What is expected:
Leave out pictures; repeat exactly the lines from the "NNW_2: 331 -> none" line through the last of the data below.

Revision tracking records:
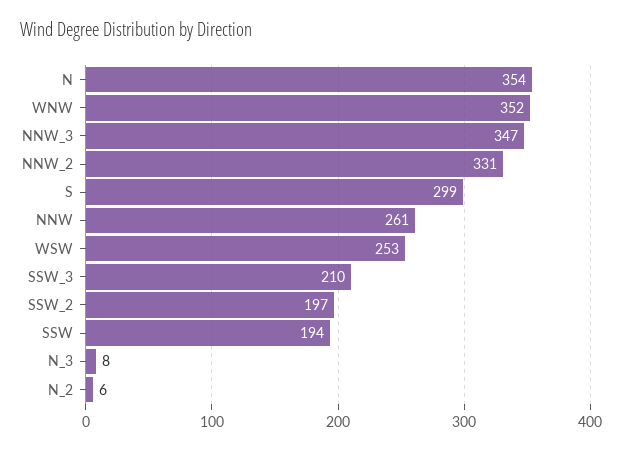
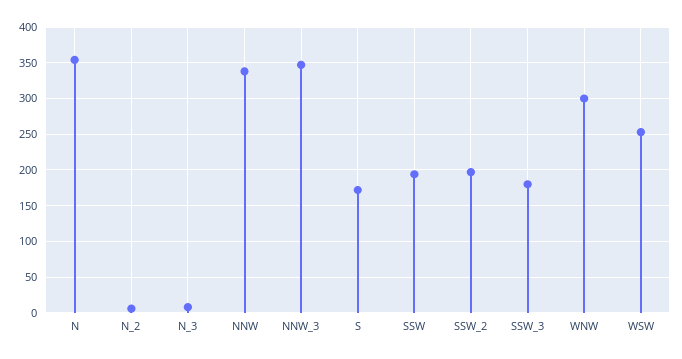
WNW: 352 -> 300
NNW_2: 331 -> none
S: 299 -> 170
NNW: 261 -> 340
SSW_3: 210 -> 180

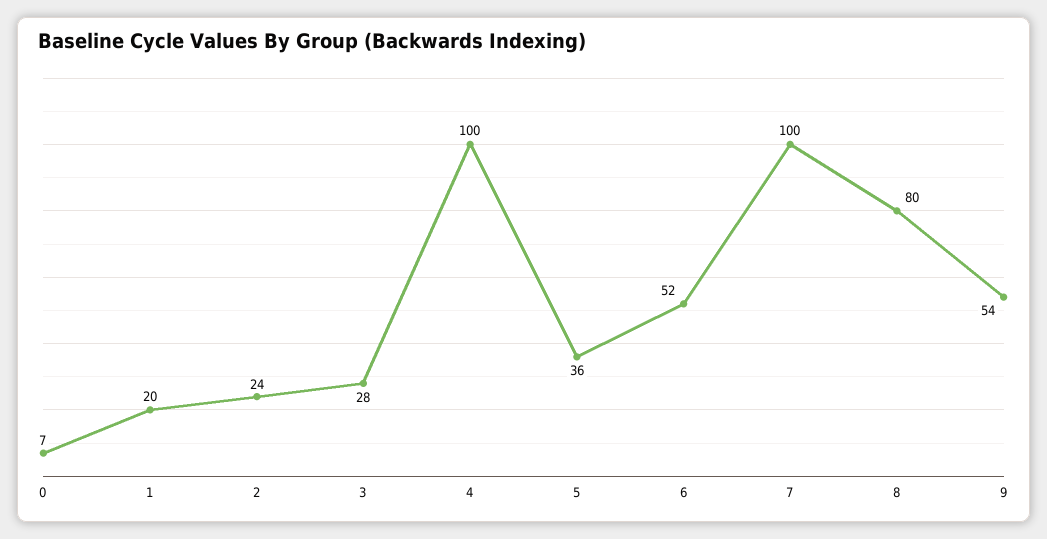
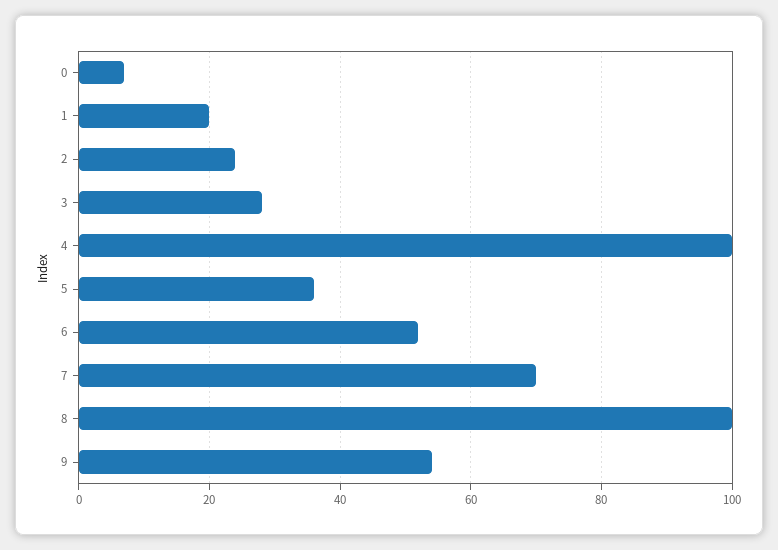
7: 100 -> 70
8: 80 -> 100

Output:
NNW_2: 331 -> none
S: 299 -> 170
NNW: 261 -> 340
SSW_3: 210 -> 180

7: 100 -> 70
8: 80 -> 100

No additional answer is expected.